- **Fragmento del texto**:
::::::::::

A todo ello hay que añadir la miopía permanente del ámbito docente al identificar como escenarios casi exclusivos de prácticas los centros asistenciales de las organizaciones sanitarias, despreciando la multitud de recursos comunitarios en los que pueden adquirirse las competencias necesarias y exigidas por los planes de estudio que, a su vez, van a requerir de una profunda revisión que permita adaptarlos a la realidad tanto del sistema sanitario como de la propia sociedad.
Todo ello nos lleva a una situación de confusión, alarma e incertidumbre que, además, se incrementa con la evidente falta de enfermeras que requieren un sistema sanitario y universitario que de manera sistemática han estado ignorando y negando. Otro elemento, por tanto, a añadir a la ineficaz o inexistente continuidad de cuidados que requiere nuestro estudiantado, pero también nuestras enfermeras con independencia de que sean docentes o asistenciales.
Creer que la enfermería es diferente en función del ámbito en donde se desarrolle, ha provocado graves problemas de identidad científico profesional entre las enfermeras y entre estas y la sociedad. A ello hay que añadir que tanto el modelo sanitario como el docente, actuales no han sido capaces de resistir las acometidas provocadas por la pandemia como consecuencia de las propias debilidades de sus modelos, así como las provocadas, consentidas y alimentadas con actitudes intransigentes y clasistas de las propias enfermeras. Acompañadas, por la falta de decisión de quienes, como gestoras/es, debían marcar las estrategias a seguir para garantizar la continuidad de cuidados profesionales, tanto docentes como de atención.

::::::::::

- **Datos mostrados**:
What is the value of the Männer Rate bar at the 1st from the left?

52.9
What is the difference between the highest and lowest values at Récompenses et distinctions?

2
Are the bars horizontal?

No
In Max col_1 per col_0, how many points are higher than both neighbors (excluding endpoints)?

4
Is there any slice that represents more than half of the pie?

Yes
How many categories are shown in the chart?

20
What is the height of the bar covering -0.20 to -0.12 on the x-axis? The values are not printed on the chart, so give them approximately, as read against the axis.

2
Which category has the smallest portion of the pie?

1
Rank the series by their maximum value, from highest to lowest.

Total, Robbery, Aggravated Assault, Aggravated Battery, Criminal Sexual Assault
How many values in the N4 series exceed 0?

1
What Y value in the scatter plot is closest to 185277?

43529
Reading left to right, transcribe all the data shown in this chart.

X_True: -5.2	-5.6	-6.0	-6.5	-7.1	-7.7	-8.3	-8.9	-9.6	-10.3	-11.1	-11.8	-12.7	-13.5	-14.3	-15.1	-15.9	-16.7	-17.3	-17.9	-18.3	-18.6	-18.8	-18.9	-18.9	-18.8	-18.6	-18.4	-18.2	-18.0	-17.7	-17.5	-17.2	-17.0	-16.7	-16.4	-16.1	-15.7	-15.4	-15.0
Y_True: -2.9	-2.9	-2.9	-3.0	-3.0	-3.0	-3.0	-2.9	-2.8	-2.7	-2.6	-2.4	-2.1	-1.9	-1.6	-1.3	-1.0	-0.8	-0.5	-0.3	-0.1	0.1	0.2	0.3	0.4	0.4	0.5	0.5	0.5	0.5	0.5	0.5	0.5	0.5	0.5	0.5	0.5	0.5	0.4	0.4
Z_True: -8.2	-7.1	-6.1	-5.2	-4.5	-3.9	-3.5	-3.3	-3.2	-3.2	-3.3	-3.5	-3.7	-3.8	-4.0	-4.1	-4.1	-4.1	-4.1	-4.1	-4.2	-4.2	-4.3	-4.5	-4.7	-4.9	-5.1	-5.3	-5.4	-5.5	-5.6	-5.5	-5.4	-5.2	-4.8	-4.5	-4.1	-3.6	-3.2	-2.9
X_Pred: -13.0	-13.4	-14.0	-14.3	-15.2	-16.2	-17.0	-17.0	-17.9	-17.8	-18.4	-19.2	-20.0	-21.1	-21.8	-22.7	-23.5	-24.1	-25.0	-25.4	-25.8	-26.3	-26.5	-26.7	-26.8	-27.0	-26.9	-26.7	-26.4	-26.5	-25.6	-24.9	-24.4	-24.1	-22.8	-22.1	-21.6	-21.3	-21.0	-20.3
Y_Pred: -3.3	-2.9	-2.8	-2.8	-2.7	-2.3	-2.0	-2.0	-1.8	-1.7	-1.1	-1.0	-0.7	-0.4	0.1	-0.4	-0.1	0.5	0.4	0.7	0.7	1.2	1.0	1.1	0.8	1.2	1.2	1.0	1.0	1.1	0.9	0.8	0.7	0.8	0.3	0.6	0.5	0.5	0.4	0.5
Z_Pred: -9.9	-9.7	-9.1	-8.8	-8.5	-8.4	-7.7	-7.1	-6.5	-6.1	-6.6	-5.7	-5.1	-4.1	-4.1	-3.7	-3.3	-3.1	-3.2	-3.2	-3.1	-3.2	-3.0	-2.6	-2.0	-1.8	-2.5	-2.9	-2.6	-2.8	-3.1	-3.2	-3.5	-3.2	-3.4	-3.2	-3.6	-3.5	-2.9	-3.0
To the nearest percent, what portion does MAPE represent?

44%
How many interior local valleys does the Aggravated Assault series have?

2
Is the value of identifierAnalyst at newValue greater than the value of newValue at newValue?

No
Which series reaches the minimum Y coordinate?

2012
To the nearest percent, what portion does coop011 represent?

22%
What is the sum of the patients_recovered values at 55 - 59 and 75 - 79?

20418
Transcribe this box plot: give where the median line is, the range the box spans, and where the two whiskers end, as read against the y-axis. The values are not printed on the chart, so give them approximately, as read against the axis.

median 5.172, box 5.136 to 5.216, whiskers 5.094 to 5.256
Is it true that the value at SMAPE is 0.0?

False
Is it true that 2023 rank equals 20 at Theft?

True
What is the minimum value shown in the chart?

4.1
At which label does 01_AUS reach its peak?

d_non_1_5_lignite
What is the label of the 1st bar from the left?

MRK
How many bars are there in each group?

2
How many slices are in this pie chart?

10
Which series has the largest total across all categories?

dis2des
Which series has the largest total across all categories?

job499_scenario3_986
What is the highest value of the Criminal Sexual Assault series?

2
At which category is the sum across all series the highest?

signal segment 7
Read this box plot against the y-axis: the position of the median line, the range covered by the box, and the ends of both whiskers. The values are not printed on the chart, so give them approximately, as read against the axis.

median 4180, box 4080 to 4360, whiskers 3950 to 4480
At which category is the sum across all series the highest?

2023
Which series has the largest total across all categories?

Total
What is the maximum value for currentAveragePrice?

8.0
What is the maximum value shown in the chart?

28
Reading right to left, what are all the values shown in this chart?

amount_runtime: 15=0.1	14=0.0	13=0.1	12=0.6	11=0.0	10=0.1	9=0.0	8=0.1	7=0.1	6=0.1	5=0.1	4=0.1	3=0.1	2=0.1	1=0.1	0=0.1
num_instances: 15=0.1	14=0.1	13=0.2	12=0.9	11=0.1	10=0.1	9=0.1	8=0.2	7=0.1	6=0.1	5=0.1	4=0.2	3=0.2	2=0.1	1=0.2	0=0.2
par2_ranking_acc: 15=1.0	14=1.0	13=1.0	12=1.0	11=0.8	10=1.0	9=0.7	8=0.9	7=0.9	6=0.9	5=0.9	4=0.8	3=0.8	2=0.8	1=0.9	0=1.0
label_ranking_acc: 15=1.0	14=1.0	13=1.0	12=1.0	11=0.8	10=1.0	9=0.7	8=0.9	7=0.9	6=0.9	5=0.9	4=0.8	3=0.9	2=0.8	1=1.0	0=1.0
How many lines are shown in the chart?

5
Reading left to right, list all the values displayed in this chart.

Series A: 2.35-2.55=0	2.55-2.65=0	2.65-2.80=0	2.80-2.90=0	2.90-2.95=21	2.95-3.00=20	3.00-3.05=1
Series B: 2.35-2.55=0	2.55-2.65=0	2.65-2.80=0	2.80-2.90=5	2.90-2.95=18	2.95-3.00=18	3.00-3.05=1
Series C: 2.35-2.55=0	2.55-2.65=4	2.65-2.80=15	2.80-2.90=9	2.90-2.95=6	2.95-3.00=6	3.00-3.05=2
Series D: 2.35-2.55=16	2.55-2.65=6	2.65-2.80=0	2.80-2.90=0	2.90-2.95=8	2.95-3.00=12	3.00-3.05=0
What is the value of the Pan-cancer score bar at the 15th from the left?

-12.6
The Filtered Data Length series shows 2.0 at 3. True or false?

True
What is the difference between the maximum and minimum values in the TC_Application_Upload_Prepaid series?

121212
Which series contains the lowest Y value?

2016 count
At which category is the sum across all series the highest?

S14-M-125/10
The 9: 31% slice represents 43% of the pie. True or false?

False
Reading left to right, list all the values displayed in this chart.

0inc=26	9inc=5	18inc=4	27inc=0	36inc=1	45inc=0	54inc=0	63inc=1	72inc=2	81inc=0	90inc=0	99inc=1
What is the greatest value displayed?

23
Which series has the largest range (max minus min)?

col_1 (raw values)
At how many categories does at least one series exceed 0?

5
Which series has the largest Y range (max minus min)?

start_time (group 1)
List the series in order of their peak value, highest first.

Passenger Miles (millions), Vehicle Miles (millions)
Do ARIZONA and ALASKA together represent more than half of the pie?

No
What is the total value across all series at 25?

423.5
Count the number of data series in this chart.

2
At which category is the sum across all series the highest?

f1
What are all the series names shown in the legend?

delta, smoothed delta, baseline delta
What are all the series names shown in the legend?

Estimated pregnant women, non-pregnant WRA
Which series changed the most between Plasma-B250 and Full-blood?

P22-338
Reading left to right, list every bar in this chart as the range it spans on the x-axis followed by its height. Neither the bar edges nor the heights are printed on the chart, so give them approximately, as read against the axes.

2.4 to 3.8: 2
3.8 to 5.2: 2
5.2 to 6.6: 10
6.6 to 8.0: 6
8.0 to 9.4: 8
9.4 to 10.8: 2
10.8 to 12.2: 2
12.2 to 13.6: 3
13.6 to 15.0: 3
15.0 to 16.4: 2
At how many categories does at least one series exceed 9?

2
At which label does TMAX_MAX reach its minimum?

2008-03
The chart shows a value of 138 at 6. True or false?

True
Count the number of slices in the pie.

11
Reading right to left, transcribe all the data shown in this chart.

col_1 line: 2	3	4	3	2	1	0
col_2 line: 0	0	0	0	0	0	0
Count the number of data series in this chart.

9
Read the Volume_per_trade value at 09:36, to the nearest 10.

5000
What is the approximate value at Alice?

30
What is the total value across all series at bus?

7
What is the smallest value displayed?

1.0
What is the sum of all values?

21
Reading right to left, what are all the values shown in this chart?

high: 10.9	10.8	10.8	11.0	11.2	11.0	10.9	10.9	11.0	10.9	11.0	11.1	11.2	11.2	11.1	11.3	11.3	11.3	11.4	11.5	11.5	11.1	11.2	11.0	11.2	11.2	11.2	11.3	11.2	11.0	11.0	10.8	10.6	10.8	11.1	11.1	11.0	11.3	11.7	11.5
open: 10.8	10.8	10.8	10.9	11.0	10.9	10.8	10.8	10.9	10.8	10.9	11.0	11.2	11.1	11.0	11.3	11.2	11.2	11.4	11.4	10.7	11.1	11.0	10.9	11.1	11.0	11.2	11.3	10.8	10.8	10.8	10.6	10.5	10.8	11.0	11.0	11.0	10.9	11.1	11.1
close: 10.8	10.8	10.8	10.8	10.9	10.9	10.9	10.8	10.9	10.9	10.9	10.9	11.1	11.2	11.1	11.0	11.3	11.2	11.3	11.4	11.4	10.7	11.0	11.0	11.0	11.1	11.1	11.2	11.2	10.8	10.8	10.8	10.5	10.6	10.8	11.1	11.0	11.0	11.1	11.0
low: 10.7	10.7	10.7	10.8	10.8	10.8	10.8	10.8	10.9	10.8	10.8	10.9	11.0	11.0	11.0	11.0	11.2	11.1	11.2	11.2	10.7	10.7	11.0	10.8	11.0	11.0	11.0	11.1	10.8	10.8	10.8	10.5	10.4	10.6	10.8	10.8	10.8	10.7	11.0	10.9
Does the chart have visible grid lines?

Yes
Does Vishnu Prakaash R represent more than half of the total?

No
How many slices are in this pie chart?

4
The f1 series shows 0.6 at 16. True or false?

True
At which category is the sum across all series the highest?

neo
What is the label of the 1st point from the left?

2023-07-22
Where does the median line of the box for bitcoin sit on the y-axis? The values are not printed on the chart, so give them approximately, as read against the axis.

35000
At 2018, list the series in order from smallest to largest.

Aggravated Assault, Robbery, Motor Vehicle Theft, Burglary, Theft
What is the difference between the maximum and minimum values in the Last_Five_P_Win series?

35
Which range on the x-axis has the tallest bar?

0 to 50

::::::::::

- **Tus tareas**:
1. Copia del fragmento la parte que empieza con las palabras que contienen "Creer que la" y termina con "como de atención.".
2. Traduce al inglés esta oración del fragmento: "Creer que la enfermería es diferente en función del ámbito en donde se desarrolle, ha provocado graves problemas de identidad científico profesional entre las enfermeras y entre estas y la sociedad."
3. Enumera los estados que, según el fragmento, caracterizan la situación a la que todo ello nos lleva.

- **Resultados**:
1.
Creer que la enfermería es diferente en función del ámbito en donde se desarrolle, ha provocado graves problemas de identidad científico profesional entre las enfermeras y entre estas y la sociedad. A ello hay que añadir que tanto el modelo sanitario como el docente, actuales no han sido capaces de resistir las acometidas provocadas por la pandemia como consecuencia de las propias debilidades de sus modelos, así como las provocadas, consentidas y alimentadas con actitudes intransigentes y clasistas de las propias enfermeras. Acompañadas, por la falta de decisión de quienes, como gestoras/es, debían marcar las estrategias a seguir para garantizar la continuidad de cuidados profesionales, tanto docentes como de atención.

2. Believing that nursing differs depending on the setting in which it is practiced has caused serious problems of scientific and professional identity among nurses, and between nurses and society.

3. confusión, alarma, incertidumbre